Work instructions: Print the listing as it stands, omitting all images.

Data for the task:
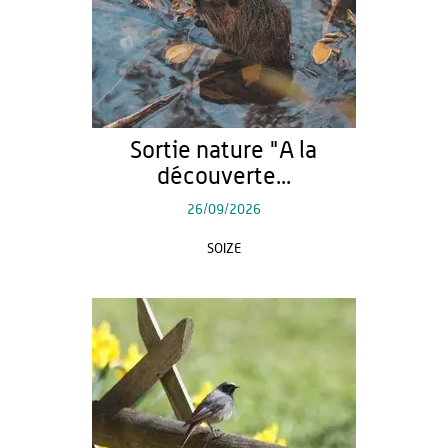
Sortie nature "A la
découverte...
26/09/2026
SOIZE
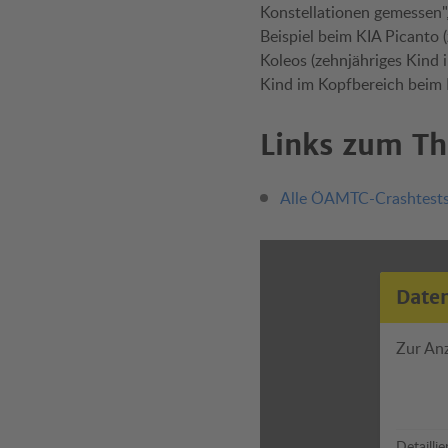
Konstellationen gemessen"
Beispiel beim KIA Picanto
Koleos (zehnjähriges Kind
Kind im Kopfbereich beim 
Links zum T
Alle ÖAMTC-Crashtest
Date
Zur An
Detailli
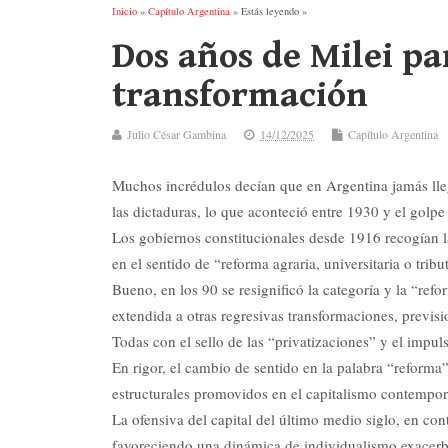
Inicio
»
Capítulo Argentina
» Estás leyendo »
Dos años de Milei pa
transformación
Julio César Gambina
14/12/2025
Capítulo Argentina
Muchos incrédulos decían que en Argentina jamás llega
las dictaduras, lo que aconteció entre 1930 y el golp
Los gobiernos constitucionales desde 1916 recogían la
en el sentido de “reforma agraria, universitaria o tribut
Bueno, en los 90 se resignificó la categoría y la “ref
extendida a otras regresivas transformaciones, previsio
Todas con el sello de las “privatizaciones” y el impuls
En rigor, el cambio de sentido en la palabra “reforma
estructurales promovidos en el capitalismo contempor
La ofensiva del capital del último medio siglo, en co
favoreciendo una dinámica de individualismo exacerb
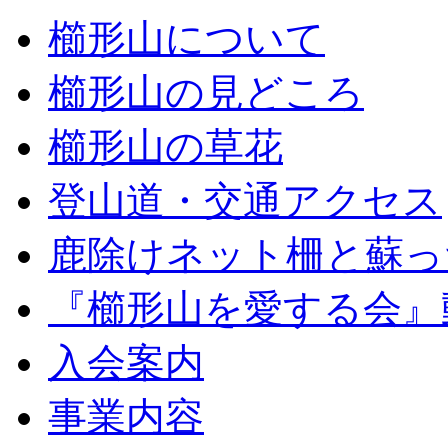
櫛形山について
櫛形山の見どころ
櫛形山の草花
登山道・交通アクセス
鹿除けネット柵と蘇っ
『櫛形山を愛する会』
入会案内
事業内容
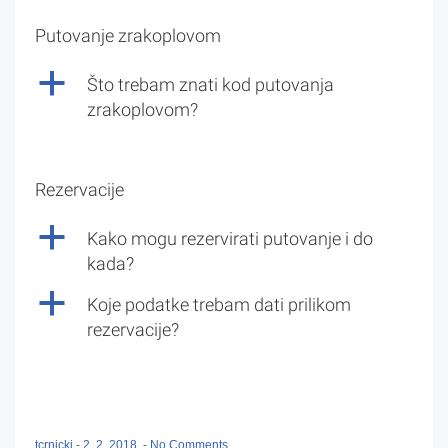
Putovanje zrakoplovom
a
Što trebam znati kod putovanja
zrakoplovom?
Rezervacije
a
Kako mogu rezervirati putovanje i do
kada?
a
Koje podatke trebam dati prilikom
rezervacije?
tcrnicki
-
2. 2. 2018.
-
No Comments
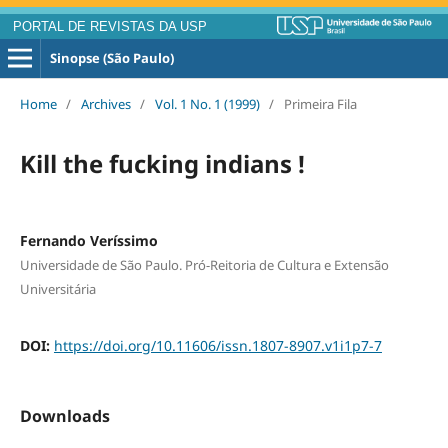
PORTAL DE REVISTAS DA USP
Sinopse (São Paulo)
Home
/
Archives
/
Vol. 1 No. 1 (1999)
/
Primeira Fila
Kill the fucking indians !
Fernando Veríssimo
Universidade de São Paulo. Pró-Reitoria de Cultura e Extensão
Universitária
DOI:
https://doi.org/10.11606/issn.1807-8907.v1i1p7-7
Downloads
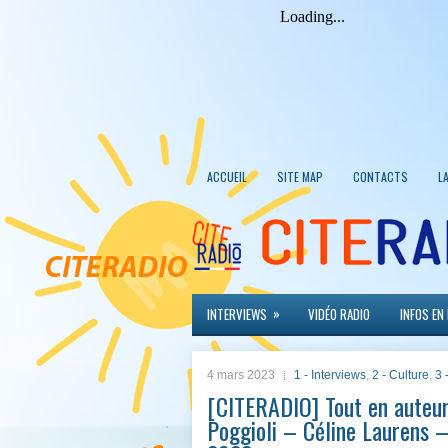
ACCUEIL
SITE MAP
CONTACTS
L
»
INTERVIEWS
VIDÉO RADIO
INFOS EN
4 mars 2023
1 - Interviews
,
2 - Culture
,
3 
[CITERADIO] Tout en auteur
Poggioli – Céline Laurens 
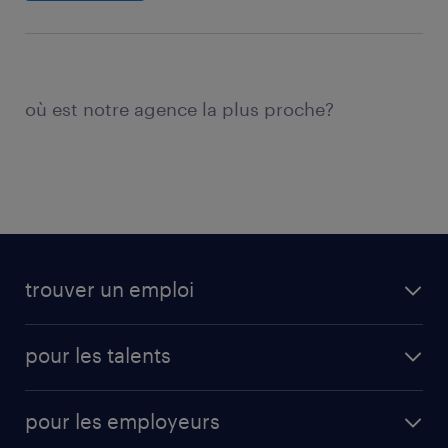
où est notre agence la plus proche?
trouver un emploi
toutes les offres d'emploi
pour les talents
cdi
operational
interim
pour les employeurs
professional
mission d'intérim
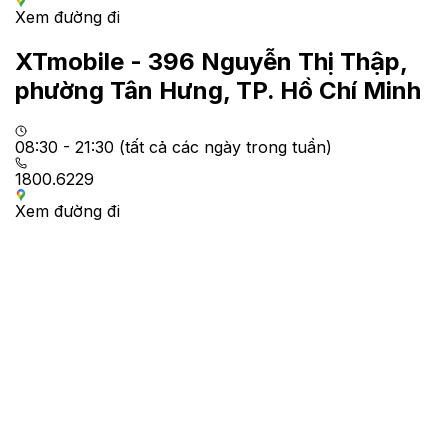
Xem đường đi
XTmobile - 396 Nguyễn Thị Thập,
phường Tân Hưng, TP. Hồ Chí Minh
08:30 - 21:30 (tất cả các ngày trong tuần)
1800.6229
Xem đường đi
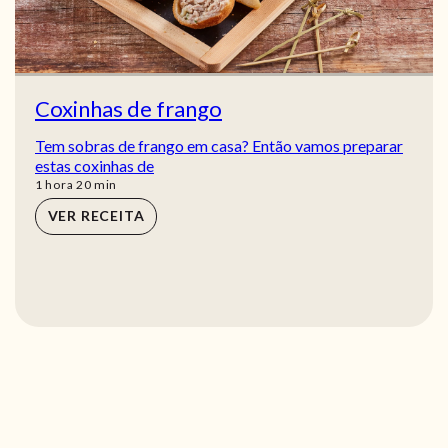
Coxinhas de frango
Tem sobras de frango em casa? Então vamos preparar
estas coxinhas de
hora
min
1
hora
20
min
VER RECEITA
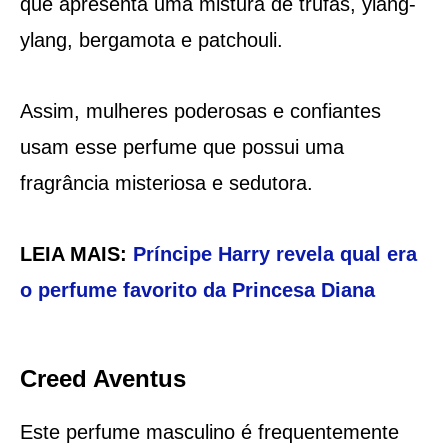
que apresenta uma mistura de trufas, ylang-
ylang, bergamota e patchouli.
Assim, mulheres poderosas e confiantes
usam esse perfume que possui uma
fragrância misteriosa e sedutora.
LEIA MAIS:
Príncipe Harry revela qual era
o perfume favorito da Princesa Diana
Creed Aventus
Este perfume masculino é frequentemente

Task output:
Sortie nature "A la
découverte...
26/09/2026
SOIZE
Konstellationen gemessen"
Beispiel beim KIA Picanto
Koleos (zehnjähriges Kind
Kind im Kopfbereich beim 
Links zum T
Alle ÖAMTC-Crashtest
Date
Zur An
Detailli
Inicio
»
Capítulo Argentina
» Estás leyendo »
Dos años de Milei pa
transformación
Julio César Gambina
14/12/2025
Capítulo Argentina
Muchos incrédulos decían que en Argentina jamás llega
las dictaduras, lo que aconteció entre 1930 y el golp
Los gobiernos constitucionales desde 1916 recogían la
en el sentido de “reforma agraria, universitaria o tribut
Bueno, en los 90 se resignificó la categoría y la “ref
extendida a otras regresivas transformaciones, previsio
Todas con el sello de las “privatizaciones” y el impuls
En rigor, el cambio de sentido en la palabra “reforma
estructurales promovidos en el capitalismo contempor
La ofensiva del capital del último medio siglo, en co
favoreciendo una dinámica de individualismo exacerb
櫛形山について
櫛形山の見どころ
櫛形山の草花
登山道・交通アクセス
鹿除けネット柵と蘇っ
『櫛形山を愛する会』
入会案内
事業内容
Putovanje zrakoplovom
a
Što trebam znati kod putovanja
zrakoplovom?
Rezervacije
a
Kako mogu rezervirati putovanje i do
kada?
a
Koje podatke trebam dati prilikom
rezervacije?
tcrnicki
-
2. 2. 2018.
-
No Comments
PORTAL DE REVISTAS DA USP
Sinopse (São Paulo)
Home
/
Archives
/
Vol. 1 No. 1 (1999)
/
Primeira Fila
Kill the fucking indians !
Fernando Veríssimo
Universidade de São Paulo. Pró-Reitoria de Cultura e Extensão
Universitária
DOI:
https://doi.org/10.11606/issn.1807-8907.v1i1p7-7
Downloads
ACCUEIL
SITE MAP
CONTACTS
L
»
INTERVIEWS
VIDÉO RADIO
INFOS EN
4 mars 2023
1 - Interviews
,
2 - Culture
,
3 
[CITERADIO] Tout en auteur
Poggioli – Céline Laurens 
où est notre agence la plus proche?
trouver un emploi
toutes les offres d'emploi
pour les talents
cdi
operational
interim
pour les employeurs
professional
mission d'intérim
Xem đường đi
XTmobile - 396 Nguyễn Thị Thập,
phường Tân Hưng, TP. Hồ Chí Minh
08:30 - 21:30 (tất cả các ngày trong tuần)
1800.6229
Xem đường đi
Coxinhas de frango
Tem sobras de frango em casa? Então vamos preparar
estas coxinhas de
hora
min
1
hora
20
min
VER RECEITA
que apresenta uma mistura de trufas, ylang-
ylang, bergamota e patchouli.
Assim, mulheres poderosas e confiantes
usam esse perfume que possui uma
fragrância misteriosa e sedutora.
LEIA MAIS:
Príncipe Harry revela qual era
o perfume favorito da Princesa Diana
Creed Aventus
Este perfume masculino é frequentemente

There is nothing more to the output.